Werknemers gaan er, ondanks de door het kabinet aangekondigde koopkrachtverbetering, alleen op vooruit als werkgevers bereid zijn tot een stevige loonsverhoging. Belastingwijzigingen maken dat er op de loonstrookjes onder de streep een iets hoger netto bedrag staat, maar prijsstijgingen doen dat voordeel teniet.
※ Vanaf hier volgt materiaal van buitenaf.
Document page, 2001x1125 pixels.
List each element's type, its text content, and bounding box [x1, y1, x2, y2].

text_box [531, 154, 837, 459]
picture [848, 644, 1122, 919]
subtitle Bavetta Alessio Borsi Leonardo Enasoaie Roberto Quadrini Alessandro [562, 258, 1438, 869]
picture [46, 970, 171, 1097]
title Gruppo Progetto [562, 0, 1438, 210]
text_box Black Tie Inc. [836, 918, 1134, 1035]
Willen werknemers erop vooruit gaat, dan gebeurt dat alleen als de lonen omhoog gaan. Het afgelopen jaar stegen de cao-lonen met 2,1 procent, meldt het CBS vandaag. De ontwikkeling van de consumentenprijzen in 2018 is nog niet bekend. Over de eerste elf maanden van 2018 was de stijging 1,7 procent. Dit meldt het CBS op grond van nieuwe cijfers. In 2009, het eerste volle crisisjaar, lag de cao-loonstijging aanzienlijk hoger (2,8 procent). Dat geldt nog sterker voor 2008, een jaar dat wat betreft krapte op de arbeidsmarkt vergelijkbaar is met 2018. In 2008 stegen de lonen met 3,3 procent. In beide jaren was het verschil tussen de stijging van de cao-lonen en de stijging van de consumentenprijzen ook groter dan in 2018.
Onzekerheden
Dit jaar verwacht het kabinet 2,8 procent hogere lonen. In de cao’s die tot nu toe over 2019 zijn afgesloten, komt de loonstijging niet zo ver. Het is de vraag of het wel gebeurt, zegt werkgeversorganisatie AWVN in de Telegraaf. ‘De handelsoorlog en de Brexit brengen de nodige onzekerheid met zich mee. Bovendien groeit de economie iets minder hard dan verwacht. ’Vakbond CNV constateert ziet dat werkgevers ‘niet altijd bereid zijn om de lonen flink te verhogen.”